■ **Stated goal**:
Answer from the Edward Lansdale review excerpt below:
(a) In which two Southeast Asian countries did Lansdale author apparent foreign policy victories?
(b) What name does the stand-in for Lansdale carry in Oliver Stone's 1991 movie?
(c) Who wrote "The Road Not Taken: Edward Lansdale and the American Tragedy in Vietnam"?

■ **Source extract**:
• • • • •
One day in early 1950, as Washington reeled from the twin blows of the communist triumph in China and the Soviet Union’s first atomic blast – and as a junior senator from Wisconsin named Joe McCarthy blamed it all on treason – an influential State Department consultant advised that the “threat of international communism” could be countered by employing a comparative U.S. advantage: advertising. “If we can sell every useless article known to man in large quantities,” reasoned banker Robert A. Lovett, one of the original “Wise Men” of postwar foreign policy, “we should be able to sell our very fine story in larger quantities.”

As it happened, a former ad man who fully shared Lovett’s faith in the superiority of American capitalism and democracy, and who had plied his trade not on Madison Avenue but in California, was about to make his mark selling America’s brand in the Cold War. Over the coming decade, authoring, with his own distinctive blend of hard and soft power, two (apparent) foreign policy victories in Southeast Asia – in the Philippines and Vietnam – Edward G. Lansdale would become an espionage icon and a guru of the emerging strategy of counterinsurgency; he was even seen as the inspiration for two major novels (and ensuing films). But in the 1960s, his fortunes, and those of the U.S. aims he promoted, would nosedive – in Cuba and then Vietnam. As a final indignity, in the mid-1970s, he would be hauled before the congressional Church Committee investigating CIA excesses, especially its role in assassination plotting against Fidel Castro; and in a nasty posthumous coda, Oliver Stone’s 1991 movie, “JFK,” would implausibly implicate a sinister Lansdalian stand-in (“General Y”) in the murder of his own president.

In “The Road Not Taken: Edward Lansdale and the American Tragedy in Vietnam,” Max Boot capably and readably tracks the fascinating but ultimately depressing trajectory of this shadowy figure, who, as a murky undercover operative and a literary and cinematic avatar, looms over or lurks behind some of the crucial moments in U.S. foreign policy in the decades following World War II, culminating in its greatest disaster.
• • • • •
■ **Provided data**:
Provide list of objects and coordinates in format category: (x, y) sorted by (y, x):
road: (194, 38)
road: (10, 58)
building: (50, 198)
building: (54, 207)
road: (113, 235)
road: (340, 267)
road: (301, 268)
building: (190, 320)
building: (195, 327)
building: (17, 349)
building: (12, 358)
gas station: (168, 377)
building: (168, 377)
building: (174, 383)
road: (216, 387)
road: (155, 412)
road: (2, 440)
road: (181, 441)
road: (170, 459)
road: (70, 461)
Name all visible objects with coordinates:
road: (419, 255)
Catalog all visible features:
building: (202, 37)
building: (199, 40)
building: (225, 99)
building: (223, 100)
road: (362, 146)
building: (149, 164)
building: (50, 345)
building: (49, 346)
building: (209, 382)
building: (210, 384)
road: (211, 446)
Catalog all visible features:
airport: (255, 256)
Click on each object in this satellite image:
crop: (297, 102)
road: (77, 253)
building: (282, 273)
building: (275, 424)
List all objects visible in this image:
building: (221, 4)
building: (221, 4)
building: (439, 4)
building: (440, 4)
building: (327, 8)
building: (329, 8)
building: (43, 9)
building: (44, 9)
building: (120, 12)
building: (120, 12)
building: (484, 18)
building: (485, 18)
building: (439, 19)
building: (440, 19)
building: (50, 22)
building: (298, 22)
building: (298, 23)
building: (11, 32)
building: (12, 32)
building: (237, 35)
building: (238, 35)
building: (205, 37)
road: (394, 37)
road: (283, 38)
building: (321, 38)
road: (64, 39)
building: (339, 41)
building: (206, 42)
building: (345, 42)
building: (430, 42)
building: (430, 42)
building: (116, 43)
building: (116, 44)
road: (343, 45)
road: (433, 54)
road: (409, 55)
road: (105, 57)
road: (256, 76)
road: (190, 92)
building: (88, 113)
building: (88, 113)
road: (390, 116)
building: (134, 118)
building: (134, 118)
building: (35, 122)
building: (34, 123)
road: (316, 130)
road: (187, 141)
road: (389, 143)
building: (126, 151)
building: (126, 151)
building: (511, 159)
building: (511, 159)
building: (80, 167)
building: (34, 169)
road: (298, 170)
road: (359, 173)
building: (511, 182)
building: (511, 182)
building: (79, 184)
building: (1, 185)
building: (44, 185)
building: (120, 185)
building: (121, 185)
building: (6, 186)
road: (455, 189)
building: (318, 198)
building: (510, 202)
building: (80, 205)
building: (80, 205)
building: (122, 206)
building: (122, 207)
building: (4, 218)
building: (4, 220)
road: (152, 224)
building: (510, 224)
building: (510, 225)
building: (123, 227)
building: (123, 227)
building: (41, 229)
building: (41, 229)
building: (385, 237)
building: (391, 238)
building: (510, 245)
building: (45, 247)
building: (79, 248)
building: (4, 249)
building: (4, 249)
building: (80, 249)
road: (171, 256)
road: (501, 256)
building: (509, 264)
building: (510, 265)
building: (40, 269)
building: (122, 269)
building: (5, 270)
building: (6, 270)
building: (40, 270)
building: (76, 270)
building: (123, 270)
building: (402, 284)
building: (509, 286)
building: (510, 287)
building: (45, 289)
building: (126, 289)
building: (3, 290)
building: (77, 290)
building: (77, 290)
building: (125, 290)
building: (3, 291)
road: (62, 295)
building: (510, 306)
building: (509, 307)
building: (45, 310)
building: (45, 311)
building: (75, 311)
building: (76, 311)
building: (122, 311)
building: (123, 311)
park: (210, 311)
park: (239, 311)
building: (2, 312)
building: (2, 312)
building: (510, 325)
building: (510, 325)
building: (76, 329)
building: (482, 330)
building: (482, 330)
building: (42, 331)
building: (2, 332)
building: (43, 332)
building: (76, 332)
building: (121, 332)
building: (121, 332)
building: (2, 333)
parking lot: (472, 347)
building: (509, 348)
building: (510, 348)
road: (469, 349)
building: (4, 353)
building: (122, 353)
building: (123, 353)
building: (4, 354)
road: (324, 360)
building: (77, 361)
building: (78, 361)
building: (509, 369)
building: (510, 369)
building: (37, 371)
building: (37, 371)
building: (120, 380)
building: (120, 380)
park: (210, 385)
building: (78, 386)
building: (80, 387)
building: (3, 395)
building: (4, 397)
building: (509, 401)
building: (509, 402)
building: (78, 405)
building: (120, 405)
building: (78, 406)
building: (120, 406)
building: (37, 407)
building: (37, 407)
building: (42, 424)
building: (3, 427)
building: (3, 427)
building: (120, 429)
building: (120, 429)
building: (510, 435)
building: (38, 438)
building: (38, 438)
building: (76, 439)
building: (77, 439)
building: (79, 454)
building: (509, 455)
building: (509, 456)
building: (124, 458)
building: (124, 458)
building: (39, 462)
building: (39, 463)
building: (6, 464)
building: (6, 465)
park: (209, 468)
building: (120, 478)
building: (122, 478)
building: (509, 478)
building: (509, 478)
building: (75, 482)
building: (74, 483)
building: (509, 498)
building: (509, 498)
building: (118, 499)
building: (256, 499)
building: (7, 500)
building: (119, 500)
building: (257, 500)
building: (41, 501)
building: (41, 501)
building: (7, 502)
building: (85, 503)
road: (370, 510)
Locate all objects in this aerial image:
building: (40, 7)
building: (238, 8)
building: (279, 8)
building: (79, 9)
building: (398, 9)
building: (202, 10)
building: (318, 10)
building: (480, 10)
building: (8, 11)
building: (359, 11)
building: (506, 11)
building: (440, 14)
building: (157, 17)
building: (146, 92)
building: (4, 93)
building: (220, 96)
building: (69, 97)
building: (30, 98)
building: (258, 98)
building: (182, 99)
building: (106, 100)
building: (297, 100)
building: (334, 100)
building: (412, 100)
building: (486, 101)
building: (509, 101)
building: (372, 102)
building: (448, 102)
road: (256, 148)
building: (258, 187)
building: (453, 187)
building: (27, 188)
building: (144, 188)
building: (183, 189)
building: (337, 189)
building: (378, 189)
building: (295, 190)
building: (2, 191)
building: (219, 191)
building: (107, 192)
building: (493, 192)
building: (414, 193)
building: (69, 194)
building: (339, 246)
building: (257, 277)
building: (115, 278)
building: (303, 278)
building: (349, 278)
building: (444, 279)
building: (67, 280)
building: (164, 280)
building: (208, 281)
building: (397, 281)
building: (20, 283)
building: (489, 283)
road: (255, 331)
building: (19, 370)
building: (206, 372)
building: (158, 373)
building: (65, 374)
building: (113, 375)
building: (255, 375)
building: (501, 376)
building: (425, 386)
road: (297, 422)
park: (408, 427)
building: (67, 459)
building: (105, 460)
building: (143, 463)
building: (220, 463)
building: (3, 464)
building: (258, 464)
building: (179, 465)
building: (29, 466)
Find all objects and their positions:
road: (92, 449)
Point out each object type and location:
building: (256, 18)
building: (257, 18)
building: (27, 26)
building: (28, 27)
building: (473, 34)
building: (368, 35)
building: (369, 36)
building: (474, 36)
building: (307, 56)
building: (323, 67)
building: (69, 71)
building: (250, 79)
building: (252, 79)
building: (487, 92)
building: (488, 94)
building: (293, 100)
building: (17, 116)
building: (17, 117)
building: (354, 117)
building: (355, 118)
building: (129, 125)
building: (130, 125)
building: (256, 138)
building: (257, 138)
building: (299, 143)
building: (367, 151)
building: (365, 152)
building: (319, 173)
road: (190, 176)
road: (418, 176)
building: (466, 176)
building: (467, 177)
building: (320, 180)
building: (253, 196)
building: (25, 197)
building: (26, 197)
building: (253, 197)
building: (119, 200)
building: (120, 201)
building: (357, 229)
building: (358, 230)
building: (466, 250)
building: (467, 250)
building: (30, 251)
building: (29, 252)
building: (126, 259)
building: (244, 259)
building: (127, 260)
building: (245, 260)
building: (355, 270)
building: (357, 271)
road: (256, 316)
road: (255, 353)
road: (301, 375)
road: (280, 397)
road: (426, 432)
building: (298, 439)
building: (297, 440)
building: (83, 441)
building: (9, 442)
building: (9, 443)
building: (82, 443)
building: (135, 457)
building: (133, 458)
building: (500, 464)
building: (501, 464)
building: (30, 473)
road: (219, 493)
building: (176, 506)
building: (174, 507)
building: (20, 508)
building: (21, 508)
• • • • •
■ **Result of the task**:
(a) The Philippines and Vietnam.
(b) "General Y".
(c) Max Boot.